While this advice may sound generic, it’s always nice to hear it from someone else, especially when stuck on something daunting, e.g. job hunting, debugging code, facing set-backs, etc. As graduate students, the process of spending several years writing a single document can be exhausting as there is always something more to work on (see tip #1). We are also often blinded by the work that needs to be done and the hurdles that we encounter as we fail to be proud of how far we have come in our studies. Building confidence is difficult yet important and, no matter the challenges we encounter, there is always reason to be proud of ourselves.

Tip #4: Know how much you are worth. Highly compensated yet fun work is available.

For graduate students, the thesis is the ticket to graduation and any other non-academic work can be a distraction from this precious ticket. An inadvertent consequence is that we often do not realize the value that we could bring in the workforce nor the out-of-academia jobs that would satisfy the desire to tacke scientifically advanced or innovative problems. In short, there are fun jobs that pay well as graduate education in a highly technical area is worth a lot (who would have known??).

Summer 2022 and Beyond

While PyMC permits the use of truncated DP Mixtures, a nice API is yet to be made available. This is a work-in-progress and it is one of the objectives of my 2022 Google Summer of Code project. As mentioned in the first paragraph of this post, I will be diving deeper into Aesara and AePPL to better understand the computational engine of PyMC while having the DP submodule as the final end product.
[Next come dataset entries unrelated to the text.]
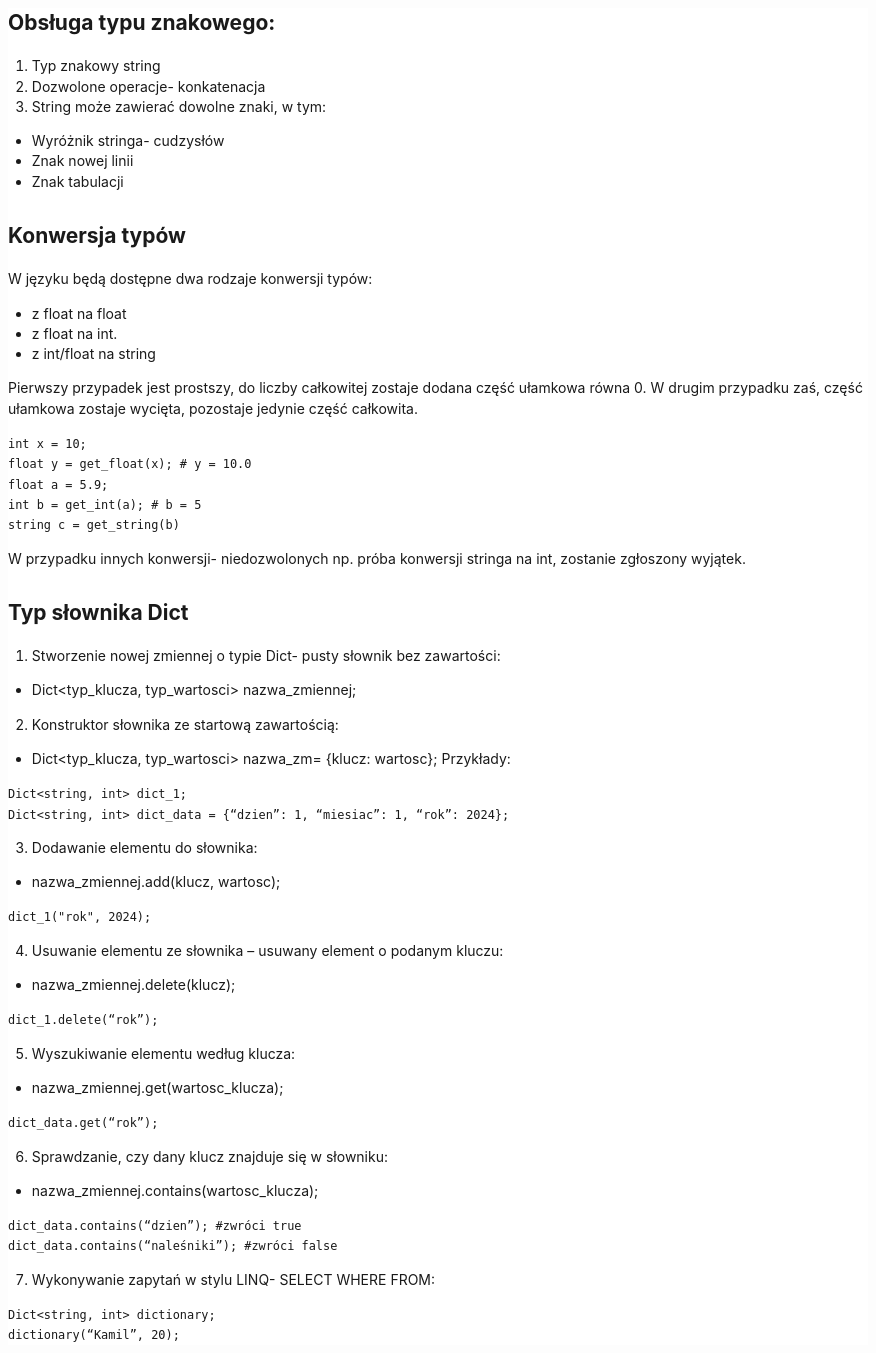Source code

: ## Obsługa typu znakowego:
1. Typ znakowy string
2. Dozwolone operacje- konkatenacja
3. String może zawierać dowolne znaki, w tym:
- Wyróżnik stringa- cudzysłów
- Znak nowej linii
- Znak tabulacji

## Konwersja typów
W języku będą dostępne dwa rodzaje konwersji typów:
- z float na float
- z float na int.
- z int/float na string

Pierwszy przypadek jest prostszy, do liczby całkowitej zostaje dodana
część ułamkowa równa 0. W drugim przypadku zaś, część ułamkowa
zostaje wycięta, pozostaje jedynie część całkowita.
```
int x = 10;
float y = get_float(x); # y = 10.0
float a = 5.9;
int b = get_int(a); # b = 5
string c = get_string(b)
```
W przypadku innych konwersji- niedozwolonych np. próba konwersji
stringa na int, zostanie zgłoszony wyjątek.

## Typ słownika Dict
1. Stworzenie nowej zmiennej o typie Dict- pusty słownik bez
zawartości:
- Dict<typ_klucza, typ_wartosci> nazwa_zmiennej;
2. Konstruktor słownika ze startową zawartością:
- Dict<typ_klucza, typ_wartosci> nazwa_zm= {klucz: wartosc};
Przykłady:
```
Dict<string, int> dict_1;
Dict<string, int> dict_data = {“dzien”: 1, “miesiac”: 1, “rok”: 2024};
```
3. Dodawanie elementu do słownika:
- nazwa_zmiennej.add(klucz, wartosc);
```
dict_1("rok", 2024);
```
4. Usuwanie elementu ze słownika – usuwany element o podanym
kluczu:
- nazwa_zmiennej.delete(klucz);
```
dict_1.delete(“rok”);
```
5. Wyszukiwanie elementu według klucza:
- nazwa_zmiennej.get(wartosc_klucza);
```
dict_data.get(“rok”);
```
6. Sprawdzanie, czy dany klucz znajduje się w słowniku:
- nazwa_zmiennej.contains(wartosc_klucza);
```
dict_data.contains(“dzien”); #zwróci true
dict_data.contains(“naleśniki”); #zwróci false
``` 
7. Wykonywanie zapytań w stylu LINQ- SELECT WHERE FROM:
```
Dict<string, int> dictionary;
dictionary(“Kamil”, 20);
```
I will visit my former department at the University of Bordeaux and attend PyData London in mid-June. For the rest of the summer, a good portion will be devoted to relaxing, coding and enjoying some time off from my studies. I must give very special thanks to my amazing PhD advisors, Dr. Olli Saarela and Dr. Eleanor Pullenayegum, for their patience, guidance and support throughout my doctoral studies so far.

For the future, I hope to stay involved within the PyMC community. It is becoming more and more apparent that the future for developing statistical software is bright, i.e. full of job opportunities. With a DP functionality available, an interesting avenue to pursue would be to create a Bayesian non-parametric toolbox as Gaussian Processes and Bayesian Additive Regression Trees (BART) are available with in PyMC. As for my PhD, I am looking forward to finally being in-person, mingling with my peers and continuing my research in dynamic treatment regimes.